第18章 水竜の娘の過去と始まり
心操君と初めて会ったのは、私達が小学生の時だった。
家の近くの公園で1人でポツンと立っている彼を見つけ、私から声をかけたのだ。
最初こそは警戒されていたものの、時間が経てば相槌を打ってくれるくらいに打ち解けた。
そこでふと訪ねたのだ。何故いつも1人なのかと。
…彼はそれに答えてくれなかった。どこか泣きそうな、不安そうな眼差しを向けるだけだった。
立ち入った事を聞いてしまったと後悔し、何とか取り繕うとした時、彼の“個性”にかかってしまった。
そのときに私がFAIRYTAILのことについて話してしまったのだ。自分の正体、過去、使命もろもろ全て。
己の口を止めたかったが、なんせ体が言うことを聞かない。ようやく体が動いたと思えば、もう後の祭りだった。

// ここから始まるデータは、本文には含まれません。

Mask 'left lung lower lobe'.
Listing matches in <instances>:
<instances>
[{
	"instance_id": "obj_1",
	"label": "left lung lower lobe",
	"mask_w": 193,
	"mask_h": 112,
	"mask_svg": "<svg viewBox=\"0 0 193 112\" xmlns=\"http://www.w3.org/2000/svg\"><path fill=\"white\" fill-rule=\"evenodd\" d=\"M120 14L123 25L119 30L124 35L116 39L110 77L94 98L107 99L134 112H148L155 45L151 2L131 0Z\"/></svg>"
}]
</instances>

私は彼に謝っても足りない程の事をした。彼を自分の運命に巻き込んでしまったと、泣きながら謝罪した。
だが、それは彼の方も同じだったようだ。
彼自身も私の事を知って同情してくれた。そして今までの事を謝ってくれた。その時に彼はとても心強い約束をしてくれた。
─“俺もヒーローになって、暁と一緒に闇と戦う”と。
それからは以前と打って変わって、彼から話しかけて来るようになったし、ヒーローに関しての話題でお互い盛り上がった。
高校受験の時はもちろんお互い雄英高校を選んだし、ヒーロー科に受かるために鍛錬も欠かさなかった。
そして入学して今。通っているクラスこそは違えど、お互いあの日の約束は忘れず、ヒーローを目指している。
今思えば、彼は私の全てを知っている唯一の人物だった。“個性”のハプニングが原因だったが、そのおかげで今はこうして仲良くやっている。
そんな心優しい彼だからこそ、放っておけなかったのだろう。
私が正気に戻ったら、彼と一緒に屋上にいた。彼は私を見て、あの時と同じ表情をしていた。
『…また、巻き込んじゃったね』
「!…そうだな」
微笑みながら言えば彼は驚いた顔をした後、鼻で笑って呟いた。